Tunuslular ve Mısırlılar, ıslık çalsa ne olurdu?

Tunus’ta olup bitenler demokratik hak ama Türkiye’de Başbakanı ıslıklamak, organize eylem!
Mısır’da, halkın, yönetimi istifaya davet etmek için sokağa çıkması demokratik eylem ama Türkiye’de bırakın sokağa çıkmayı, Anayasa’nın değiştirilemez temel ilkelerini korumak için, kaynağını yine Anayasa’dan alan “direnme hakkı” bulunduğunu söylemek kötü; öyle mi?
İşte Avrupa Konseyi Parlamenter Meclisi, Tunus’ta demokratik reformların bir an önce hayata geçirilmesi çağrısında bulundu.
Demokratik reform nedir sahi? Islık çalma özgürlüğü mü? Tunuslular ve
Mısırlılar, sokağa çıkmak yerine, maçlarda ıslık çalsa ne olurdu?

***

Demokratik reform, İnsan Hakları Evrensel Beyannamesi’nde bulunan hakları tanımak ve bunları hayata geçirmektir.
Demokratik reform, devletin, hukuk devleti olmasıdır.
İnsan haklarını Anayasasında bulunduran Türkiye, bugün, hızla polis devleti olmaya doğru gitmektedir. Ülkenin kaderini ilgilendiren soruşturmalarda, savcıların hatta hakimlerin görevlerini bile polis yapmaktadır. Vatandaşının telefonuna, başka bir telefondan kayıt yükleyen veya yapmadığı konuşmaları yapmış gibi gösteren bir devlet hukuk devleti olabilir mi?

***

Türkiye Cumhuriyet Anayasası ne diyor egemenlik konusunda?
“Egemenlik, kayıtsız şartsız Milletindir. Türk Milleti, egemenliğini, Anayasanın koyduğu esaslara göre, yetkili organları eliyle kullanır.

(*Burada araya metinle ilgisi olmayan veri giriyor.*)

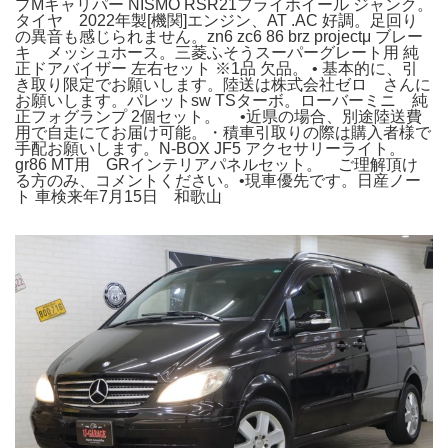
プMキャリパー NISMO RSR21フライホイール ジャンク。
タイヤ 2022年製[機関]エンジン、AT .AC 好調。足回り
の異音も感じられません。zn6 zc6 86 brz projectμ ブレー
キ メッシュホース。三菱ふそうスーパーグレート用 純
正ドアバイザー 左右セット ※1品 欠品。 • 基本的に、引
き取り限定でお願いします。陸送は株式会社ゼロ さんに
お願いします。パレットsw TSターボ。ローバーミニ 純
正フォグランプ 2個セット。 •近県の場合、別途陸送費
用で自走にてお届け可能。・積車引取りの際は購入者様で
手配お願いします。N-BOX JF5 アクセサリーライト。
gr86 MT用 GRインテリアパネルセット。 ご理解頂け
る方のみ、コメントください。•現車優先です。日産ノー
ト 車検来年7月15日 和歌山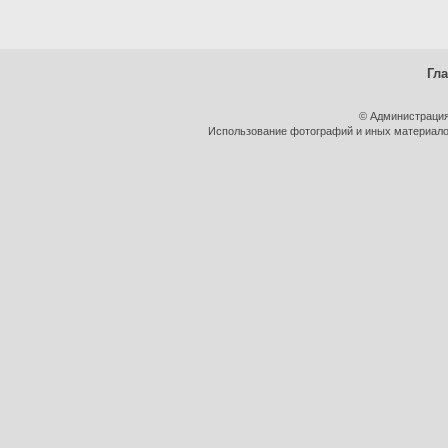
Гл
© Администрация
Использование фотографий и иных материалов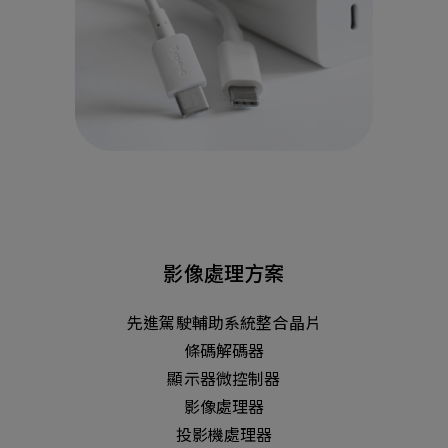
影像處理方案
先進駕駛輔助系統整合晶片
條碼解碼器
顯示器微控制器
影像處理器
投影機處理器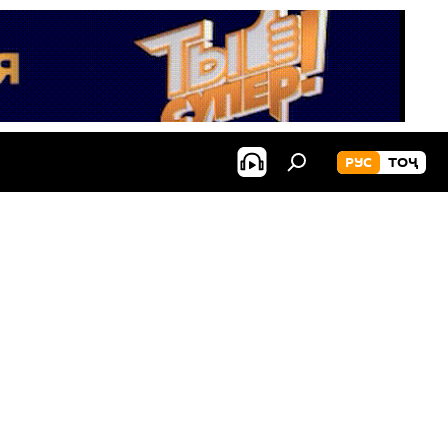
РУС
ТОҶ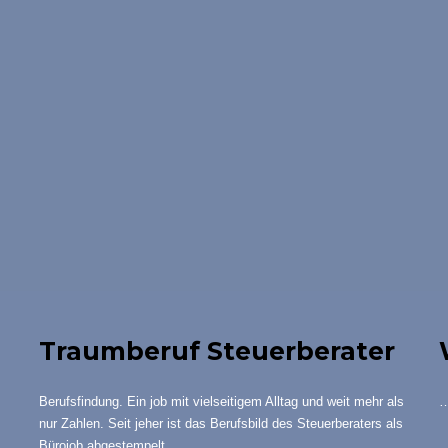
Traumberuf Steuerberater
Berufsfindung. Ein job mit vielseitigem Alltag und weit mehr als
…
nur Zahlen. Seit jeher ist das Berufsbild des Steuerberaters als
Bürojob abgestempelt….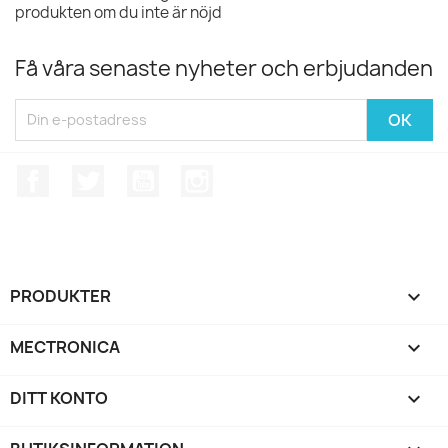
produkten om du inte är nöjd
Få våra senaste nyheter och erbjudanden
Facebook
Twitter
YouTube
Instagram
PRODUKTER

MECTRONICA

DITT KONTO
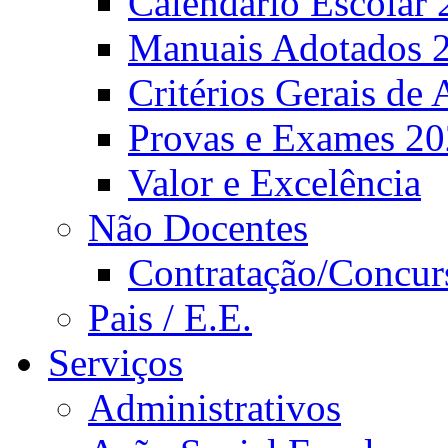
Calendário Escolar 
Manuais Adotados 
Critérios Gerais de 
Provas e Exames 2
Valor e Excelência
Não Docentes
Contratação/Concur
Pais / E.E.
Serviços
Administrativos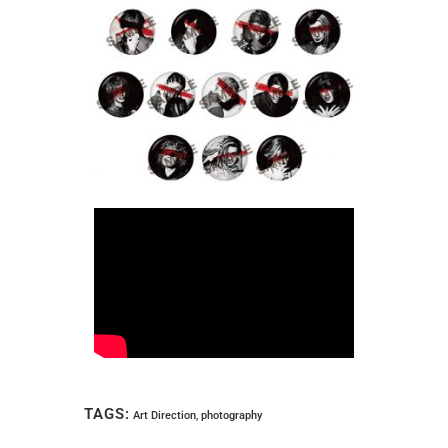
TAGS:
Art Direction
,
photography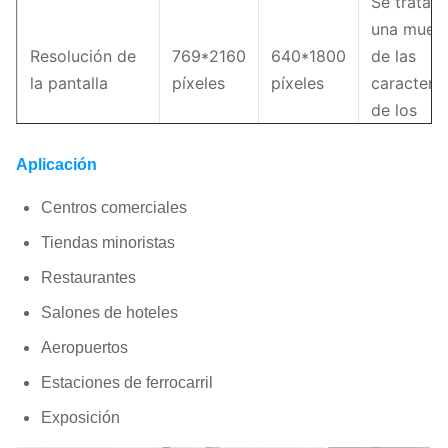
Se trata d
una muest
Resolución de
769*2160
640*1800
de las
la pantalla
píxeles
píxeles
caracterís
de los
productos
Aplicación
36.5 kg
Peso del cartel
Centros comerciales
Material de los
Tiendas minoristas
Aluminio de fundición a 
gabinetes
Restaurantes
Mantenimiento
Servicio de primera l
Salones de hoteles
Aeropuertos
Potencia
248/87W/pc
máxima/media
Estaciones de ferrocarril
Exposición
Clasificación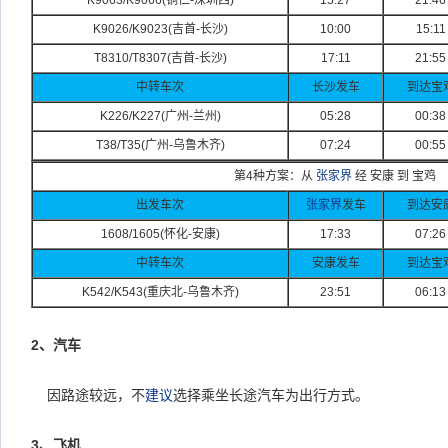
K9063/K9066(
铜仁-
深圳西)
15:27
21:46
K9026/K9023(
吉首-
长沙)
10:00
15:11
T8310/T8307(
吉首-
长沙)
17:11
21:55
中转车次
长沙发车
到达宝
K226/K227(
广州-
兰州)
05:28
00:38
T38/T35(
广州-
乌鲁木齐)
07:24
00:55
第4种方案：从
张家界
经 安康 到 宝鸡
出发车次
张家界
发车
到达安
1608/1605(
怀化-
安康)
17:33
07:26
中转车次
安康发车
到达宝
K542/K543(
重庆北-
乌鲁木齐)
23:51
06:13
2
、汽车
因路途较远，不
建议
选择乘坐长途汽车为出行方式。
3
、飞机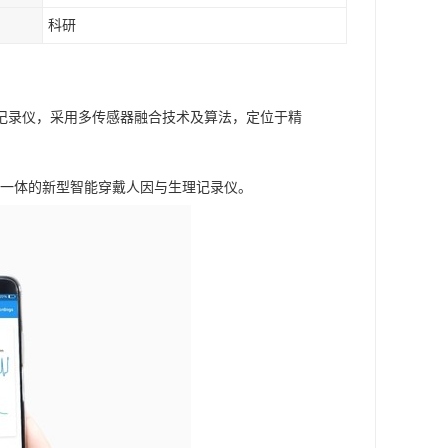
科研
理记录仪，采用多传感器融合技术及算法，定位于精
信号为一体的新型智能穿戴人因与生理记录仪。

Egemenliğin kullanılması, hiçbir surette hiçbir kişiye, zümreye veya sınıfa bırakılamaz. Hiçbir kimse veya organ kaynağını Anayasadan almayan bir Devlet yetkisi kullanamaz” diyor değil mi?
Peki, Türkiye Cumhuriyeti Devleti’nin bütün kurum ve kuruluşları, ABD, İngiltere ve İsrail tarafından desteklenen bir zümreye teslim edilmekte değil midir?
Vali, kaymakam, hakim, savcı, emniyet müdürü atamaları, bu zümrenin isteklerine göre yapılmıyor mu?

***


ABD Dışişleri Bakanı Clinton, Mısır’daki gösterileri destekler yönde konuştu. Turuncu devrimlerden sonra sıra çiçek devrimlerine geldi. Bu coğrafyadaki ülkelerin halkları, diktatörlerden kurtulmak isterken, Amerikan köleliğine doğru yuvarlanıyor.
Mısır yönetimi, halk hareketlerinin internet ve cep telefonu kullanılarak organize edildiğini değerlendirerek iletişimi durdurdu.
Bu arada Mısır’daki İngiliz şirketi Vodafone, Mısırlı yetkililerin, ülkedeki belirli bölgelerde cep telefonu hizmetlerinin askıya alınması talimatını verdiklerini bildirdi. Mısır’daki gösterileri Uluslararası Atom Enerjisi Kurumu’nun eski Başkanı El Baradei’nin yönettiği bildiriliyor. Yani Mısır’ın Kemal Derviş’i!
Türkiye’de ise iletişim, Hariri şirketinin elindedir. Lübnan Başbakanı Hariri’nin istifa etmek zorunda kalması, Türkiye Başbakanı Tayyip Erdoğan’ın yeni kurulacak hükümet için bu ülkede arabuluculuğa soyunması, Hariri şirketinin stratejik konumuyla da doğrudan ilgilidir.
Sinir sisteminin insan vücudundaki rolü neyse iletişim sisteminin de bir ülkedeki işlevi odur.

***

Türkiye, 8 yıl, “Ankara’nın şerrinden Brüksel’in şefaatine sığınıyoruz” diye savunulan bir anlayışla yönetildi. Yani Ankara’nın rejimini değiştirebilmek için Brüksel’i kaldıraç olarak kullandılar. Şimdi Brüksel’e pek ihtiyaçları kalmadı. Soros tipi “güdümlü toplum örgütleri” ni de inşa ettiler. Sivil toplumun talebi gibi göstererek Anayasa’yı kökten değiştirmeyi plânlıyorlar. Karşı çıkana, devleti kısmen ele geçirmiş zümre görevlilerini kullanarak iftira atıyorlar, suç uyduruyorlar! Islık çalmak bile suç oluyor!
Bu sebeple çetelere karşı direnmek her Türk’ün hem hakkı hem görevidir.